We stated various negative scenarios, but there are many distributions of interevent times, $ψ (τ)$ , for which the Laplace Gillespie algorithm works. The power-law distribution given by Eq. (5.26) is qualified because one can find the corresponding distribution of mixing weights, which is given by Eq. (5.24). In fact, using Eq. (5.26), we obtain

Ψ (τ) = \int_{τ}^{\infty} ψ (τ^{'}) d τ^{'} = \frac{1}{(1 + κ τ)^{α}} .

(5.32)

It is easy to verify that this $Ψ (τ)$ is a completely monotone function.

As a second example, assume that $p (λ)$ is a uniform density on $[λ_{min}, λ_{max}]$ (Reference HidalgoHidalgo, 2006). By Laplace transforming $p (λ)$ using Eq. (5.21), we obtain

Ψ (τ) = \frac{e^{- λ_{min} τ} - e^{- λ_{max} τ}}{τ (λ_{max} - λ_{min})},

(5.33)

which yields

ψ (τ) = - \frac{d Ψ (τ)}{d τ} = \frac{λ_{min} e^{- λ_{min} τ} - λ_{max} e^{- λ_{max} τ}}{(λ_{max} - λ_{min}) τ} + \frac{e^{- λ_{min} τ} - e^{- λ_{max} τ}}{(λ_{max} - λ_{min}) τ^{2}} .

(5.34)

Assume that $λ_{min} ≪ λ_{max}$ . If $λ_{min} > 0$ , then $ψ (τ) \propto e^{- λ_{min} τ} / τ$ as $τ \to \infty$ , which is a power-law distribution with an exponential cutoff, often resembling empirical data. If $λ_{min} = 0$ , then $ψ (τ) \propto 1 / τ^{2}$ as $τ \to \infty$ .

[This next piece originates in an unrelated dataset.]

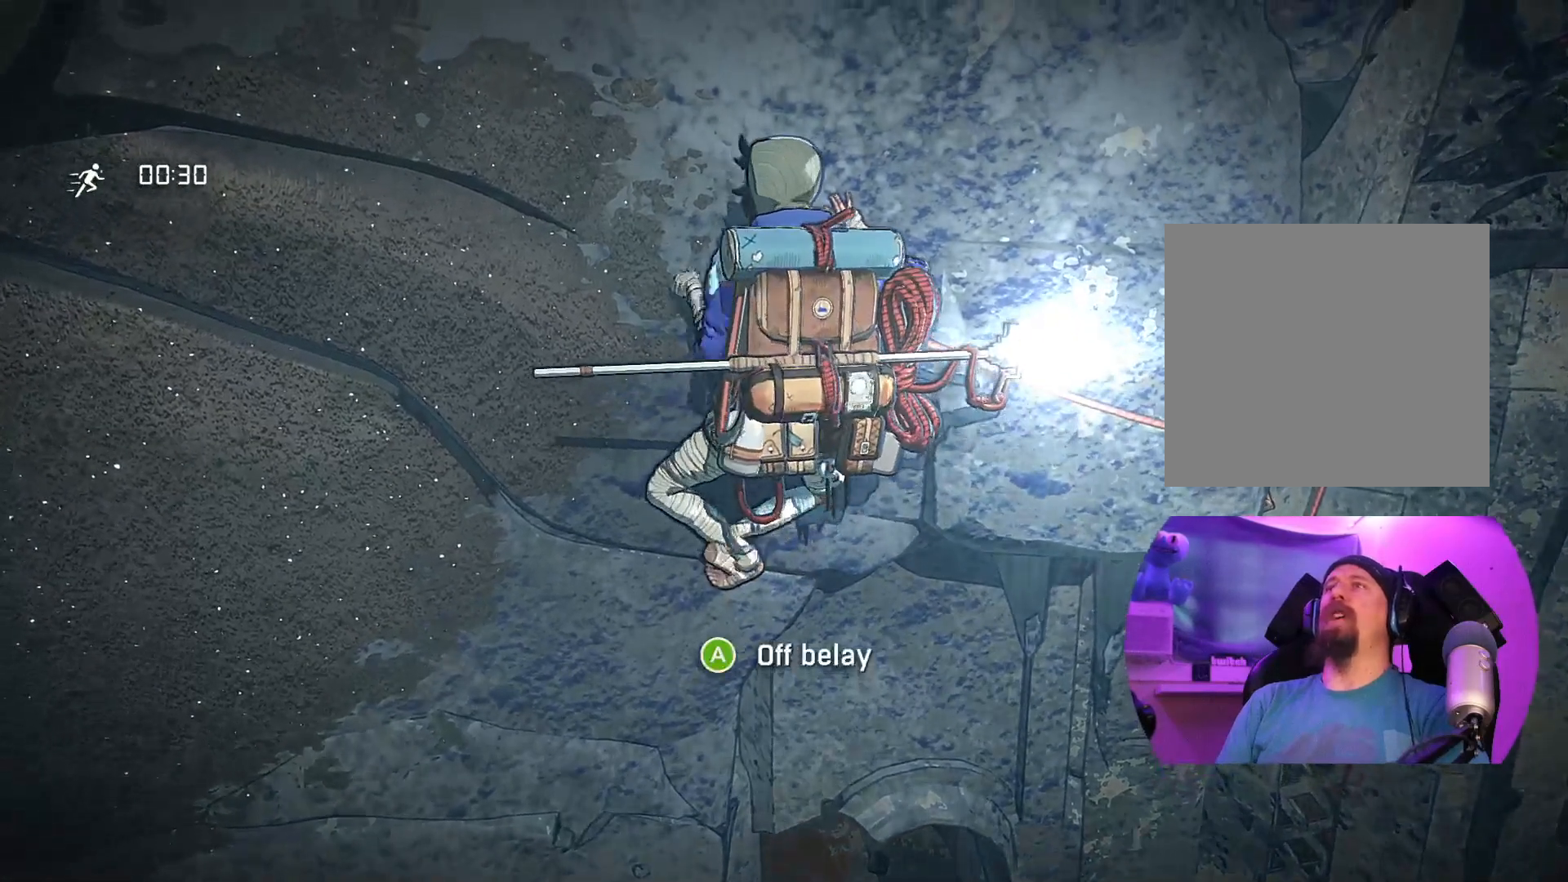
{"buttons": [], "left_stick": "left", "right_stick": "center", "events": [[200, "left_stick", "left"]]}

A third example is when the interevent time obeys a gamma distribution:

ψ (τ) = \frac{τ^{α - 1} e^{- τ / κ}}{Γ (α) κ^{α}} .

(5.35)

For this $ψ (τ)$ , we can express $Ψ (τ)$ as the Laplace transform of $p (λ)$ if and only if $0 < α \leq 1$ , and $p (λ)$ is given by

p (λ) = (\begin{matrix} 0 & (0 < λ < κ^{- 1}), \\ \frac{1}{Γ (α) Γ (1 - α) λ (κ λ - 1)^{α}} & (λ \geq κ^{- 1}) . \end{matrix})

(5.36)

It is easy to verify that one obtains the exponential distribution by setting $α = 1$ in Eq. (5.35). We refer to Reference Masuda and RochaMasuda and Rocha (2018) for more examples of renewal processes that the Laplace Gillespie algorithm can simulate.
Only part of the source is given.